Bank of England (BoE) data released on Tuesday morning showed that UK mortgage approvals fell 6.4% in July, down to 75,200 from 80,300 in June as the end of the stamp duty holiday set in.
Approvals for house purchases, an indicator of future borrowing, hit the the lowest levels since July 2020, but remained above pre-February 2020 levels. Economists had expected approvals of around 79,000 for July.
Despite this reduction, they were still 16% ahead of the 10-year average.
"It seems there was no 'cliff edge' to the first stamp duty holiday reduction, and if mortgage approvals were to continue to drift slowly back to their pre-pandemic levels most would view that as a good result," said Anthony Codling, CEO of Twindig.
"The Stamp Duty holiday still has one month left to run, and will end during the important autumn selling season, but so far the giant cliff for the housing market looks like one small step for homebuyers..."
Others put the trough in borrowing down to the summer period, which is usually quieter due to the school holidays and the dip in available housing stock following a rush to market.
Last week, housing website Zoopla said that there is an “acute” shortage of homes available for sale, with the market facing its greatest shortage since the property listing portal’s records began in 2015.
This comes as the average price of a house went up by 7.6% over the last 12 months. Buyer demand remains strong, up 20.5% in July compared to the 2020 average.

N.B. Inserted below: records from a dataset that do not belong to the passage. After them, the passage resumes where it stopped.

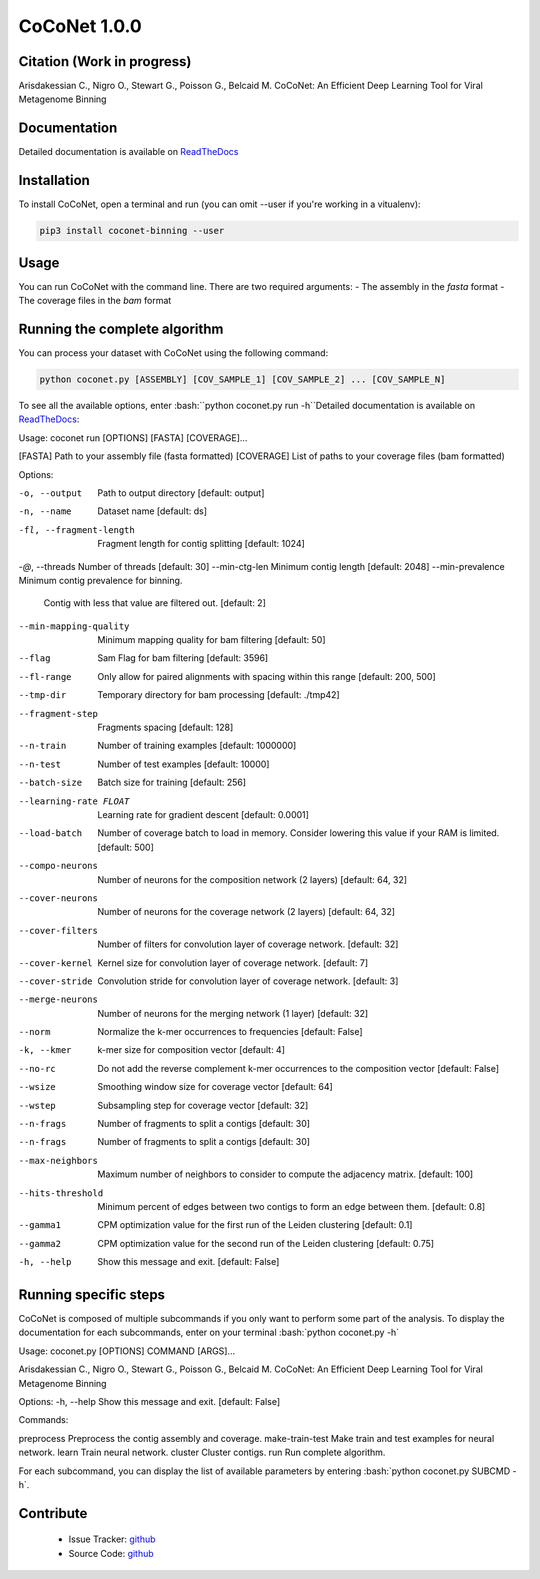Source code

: CoCoNet 1.0.0
=============
.. image:: https://travis-ci.org/Puumanamana/CoCoNet.svg?branch=master
    :target: https://travis-ci.org/Puumanamana/CoCoNet
.. image:: https://codecov.io/gh/Puumanamana/CoCoNet/branch/master/graph/badge.svg
    :target: https://codecov.io/gh/Puumanamana/CoCoNet

Citation (Work in progress)
--------
Arisdakessian C., Nigro O., Stewart G., Poisson G., Belcaid M.
CoCoNet: An Efficient Deep Learning Tool for Viral Metagenome Binning

Documentation
-------------
Detailed documentation is available on `ReadTheDocs <https://coconet.readthedocs.io/en/latest/index.html>`_

Installation
------------
To install CoCoNet, open a terminal and run (you can omit --user if you're working in a vitualenv):

.. code-block:: bash

    pip3 install coconet-binning --user

Usage
-----
You can run CoCoNet with the command line. There are two required arguments:
- The assembly in the *fasta* format
- The coverage files in the *bam* format

Running the complete algorithm
------------------------------

You can process your dataset with CoCoNet using the following command:

.. code-block:: bash

    python coconet.py [ASSEMBLY] [COV_SAMPLE_1] [COV_SAMPLE_2] ... [COV_SAMPLE_N]

To see all the available options, enter :bash:``python coconet.py run -h``Detailed documentation is available on `ReadTheDocs <https://coconet.readthedocs.io/en/latest/index.html>`_:



Usage: coconet run [OPTIONS] [FASTA] [COVERAGE]...

[FASTA]     Path to your assembly file (fasta formatted)
[COVERAGE]  List of paths to your coverage files (bam formatted)

Options:

-o, --output                    Path to output directory  [default: output]
-n, --name                      Dataset name  [default: ds]
-fl, --fragment-length          Fragment length for contig splitting
				[default: 1024]
-`@`, --threads                  Number of threads  [default: 30]
--min-ctg-len                   Minimum contig length  [default: 2048]
--min-prevalence                Minimum contig prevalence for binning.
				Contig with less that value are filtered
				out.  [default: 2]
--min-mapping-quality
				Minimum mapping quality for bam filtering
				[default: 50]
--flag                          Sam Flag for bam filtering  [default: 3596]
--fl-range                      Only allow for paired alignments with
				spacing within this range  [default: 200,
				500]
--tmp-dir                       Temporary directory for bam processing
				[default: ./tmp42]
--fragment-step                 Fragments spacing  [default: 128]
--n-train                       Number of training examples  [default:
				1000000]
--n-test                        Number of test examples  [default: 10000]
--batch-size                    Batch size for training  [default: 256]
--learning-rate FLOAT           Learning rate for gradient descent
				[default: 0.0001]
--load-batch                    Number of coverage batch to load in memory.
				Consider lowering this value if your RAM is
				limited.  [default: 500]
--compo-neurons                 Number of neurons for the composition
				network (2 layers)  [default: 64, 32]
--cover-neurons                 Number of neurons for the coverage network
				(2 layers)  [default: 64, 32]
--cover-filters                 Number of filters for convolution layer of
				coverage network.  [default: 32]
--cover-kernel                  Kernel size for convolution layer of
				coverage network.  [default: 7]
--cover-stride                  Convolution stride for convolution layer of
				coverage network.  [default: 3]
--merge-neurons                 Number of neurons for the merging network (1
				layer)  [default: 32]
--norm                          Normalize the k-mer occurrences to
				frequencies  [default: False]
-k, --kmer                      k-mer size for composition vector  [default:
				4]
--no-rc                         Do not add the reverse complement k-mer
				occurrences to the composition vector
				[default: False]
--wsize                         Smoothing window size for coverage vector
				[default: 64]
--wstep                         Subsampling step for coverage vector
				[default: 32]
--n-frags                       Number of fragments to split a contigs
				[default: 30]
--n-frags                       Number of fragments to split a contigs
				[default: 30]
--max-neighbors                 Maximum number of neighbors to consider to
				compute the adjacency matrix.  [default:
				100]
--hits-threshold                Minimum percent of edges between two contigs
				to form an edge between them.  [default:
				0.8]
--gamma1                        CPM optimization value for the first run of
				the Leiden clustering  [default: 0.1]
--gamma2                        CPM optimization value for the second run of
				the Leiden clustering  [default: 0.75]
-h, --help                      Show this message and exit.  [default:
				False]

Running specific steps
----------------------

CoCoNet is composed of multiple subcommands if you only want to perform some part of the analysis.
To display the documentation for each subcommands, enter on your terminal :bash:`python coconet.py -h`

Usage: coconet.py [OPTIONS] COMMAND [ARGS]...

Arisdakessian C., Nigro O., Stewart G., Poisson G., Belcaid M. CoCoNet: An
Efficient Deep Learning Tool for Viral Metagenome Binning

Options:
-h, --help  Show this message and exit.  [default: False]

Commands:

preprocess       Preprocess the contig assembly and coverage.
make-train-test  Make train and test examples for neural network.
learn            Train neural network.
cluster          Cluster contigs.
run              Run complete algorithm.

For each subcommand, you can display the list of available parameters by entering :bash:`python coconet.py SUBCMD -h`.

Contribute
----------

 - Issue Tracker: `github <https://github.com/Puumanamana/CoCoNet/issues>`_
 - Source Code: `github <https://github.com/Puumanamana/CoCoNet>`_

The data also showed that individuals repaid £1.4bn ($1.9bn) in mortgage debt on net in July, following record net borrowing in June of £17.7bn. Net repayments are relatively rare, with only one other repayment (in April 2020) in the past decade, according to the BoE.
Elsewhere in borrowing, the BoE said consumers did not borrow additional consumer credit, on net. The effective rate on new personal loans remained low at 5.85%, but was the highest since March 2020.
Households’ net flow in to deposit accounts decreased in July, to £7.1bn. Deposit interest rates continued to fall slightly, to new historically low levels.